Newcastle move towards survival, beat Wolves

Newcastle took a huge step towards Premier League survival as Chris Wood’s penalty proved enough to beat a blunt Wolves side at St James’ Park.

The January signing slammed home the second-half winner at the Gallowgate End after being fouled by Wolves keeper Jose Sa at the end of a flowing team move.

VAR checked if Sa had made adequate contact, after an earlier review had denied Wood in the first half, when he saw a goal chalked off because team-mate Bruno Guimaraes was narrowly offside in the build-up.

Wolves failed to touch the ball in the Newcastle area in a dire opening half and manager Bruno Lage will wonder why it took until the 80th minute for his side to work home keeper Martin Dubravka when Fabio Silva forced a diving save.

Newcastle – who saw Allan Saint-Maximin fire over the bar before Wood’s goal and Guimaraes go close to adding a second – thoroughly deserved to end a run of three straight defeats with this win.

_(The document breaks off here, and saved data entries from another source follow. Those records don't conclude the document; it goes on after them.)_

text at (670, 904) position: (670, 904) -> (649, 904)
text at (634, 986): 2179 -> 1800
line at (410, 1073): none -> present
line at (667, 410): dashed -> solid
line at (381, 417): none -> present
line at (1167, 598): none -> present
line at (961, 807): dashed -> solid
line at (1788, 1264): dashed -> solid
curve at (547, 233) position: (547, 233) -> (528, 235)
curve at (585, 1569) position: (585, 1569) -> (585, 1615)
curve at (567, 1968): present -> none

It moves them 10 points clear of the relegation zone – though 18th-placed Burnley have two games in hand – while Wolves stay eighth and lose crucial ground in their push for a Europa League spot.

“It has put us in a stronger position but I still think we have work to do,” boss Eddie Howe told BBC Sport. “The home games are key for us but we want to pick up points wherever we go.

“At this stage of the season, it is about results. We are well aware we need to continue to get points. I think it’s results over performances at the moment. There will be a time when we can evolve.”

Howe had reason to be ecstatic, having taken over a side who were 19th in the table and five points from safety in November.

The Newcastle boss has a quote which reads “make each day your masterpiece” on a wall in his office. This display was by no means joyful or pretty in its crafting, but it was one where Newcastle were always the likelier winners thanks to their consistent effort and sporadic quality across the 90 minutes.

Wolves were fortunate when VAR chalked off Wood’s close-range finish in the first half. Guimaraes raced on to a superb flick by substitute Miguel Almiron – on for the injured Ryan Fraser – and was fractionally offside.

In the aftermath, Wolves captain Conor Coady could be seen screaming at team-mates in a bid to rise some kind of energy and application.

It never really arrived and, gradually, the home side started to create half-chances after the break until Saint-Maximin and Joelinton combined to send Wood clear in the game’s key moment.